AREVA plans MOX fueled Nuclear Reactors in Alberta, Canada
AREVA plans MOX fueled Nuclear Reactors in Alberta, Canada
Nuclear provider targets oilsands
Alberta's oilsands industry faces a natural gas shortage by 2030 without new energy sources to offset gas use in oilsands expansions, the head of nuclear power giant Areva Canada Inc. said Monday.
http://www.canada.com/calgaryherald/news/calgarybusiness/story.html?id=d...

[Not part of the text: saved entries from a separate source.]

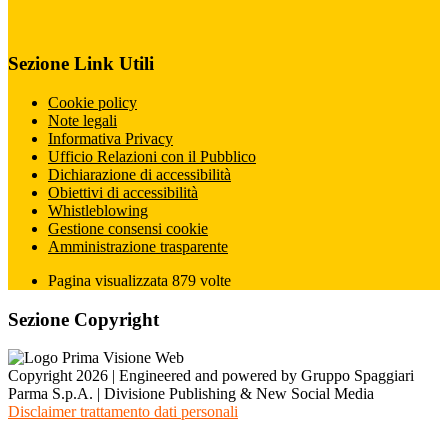
Sezione Link Utili
Cookie policy
Note legali
Informativa Privacy
Ufficio Relazioni con il Pubblico
Dichiarazione di accessibilità
Obiettivi di accessibilità
Whistleblowing
Gestione consensi cookie
Amministrazione trasparente
Pagina visualizzata
879
volte
Sezione Copyright
Copyright 2026 | Engineered and powered by Gruppo Spaggiari
Parma S.p.A. | Divisione Publishing & New Social Media
Disclaimer trattamento dati personali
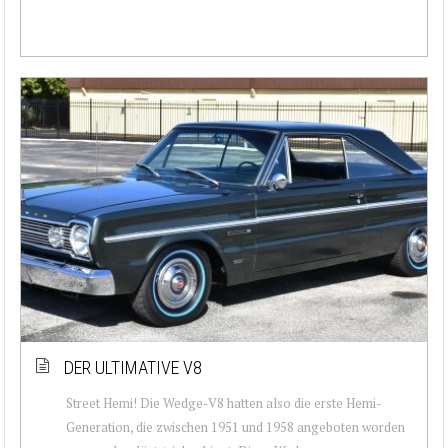
DER ULTIMATIVE V8
Street Hemi! Die Wedge-V8 hatten also die erste Hemi-
Generation, die zwischen 1951 und 1958 angeboten worden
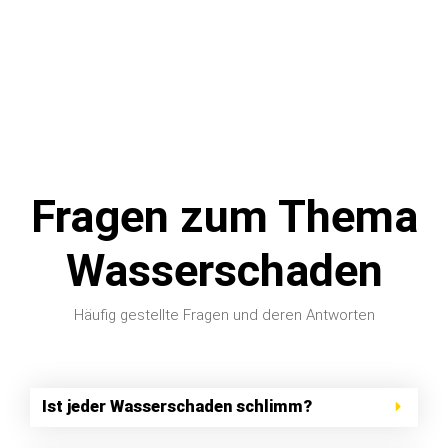
Fragen zum Thema
Wasserschaden
Häufig gestellte Fragen und deren Antworten
Ist jeder Wasserschaden schlimm?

By The Calgary Herald February 26, 2008
Alberta's oilsands industry faces a natural gas shortage by 2030 without new energy sources to offset gas use in oilsands expansions, the head of nuclear power giant Areva Canada Inc. said Monday. Speaking in Calgary, Areva CEO Armand Laferrere said continued oilsands development would consume virtually all of Canada's current natural gas supply -- some 92 per cent -- by 2030.
"You need to diversify," he said on the sidelines of the Canadian Energy Research Institute's natural gas conference. "Natural gas will be part of it, but you need also to have other sources of energy, and nuclear, being competitive and being entirely greenhouse gas free, seems to me to be an obvious part of it."
Alberta's natural gas production is expected to fall from 13 bcf per day in 2007 to 6.7 bcf per day in 2028, leaving a potential shortfall of more than 100 million cubic feet per day. Without the proposed Mackenzie Valley pipeline, Alberta would be forced to import costly liquefied natural gas (LNG) or sharply curtail gas exports that currently account for about a fifth of U.S. supplies.
If predictions of a shortage bear out, oilsands projects would either be forced to shut down or switch to alternative fuels to generate the heat needed to produce steam, Gwozd suggested.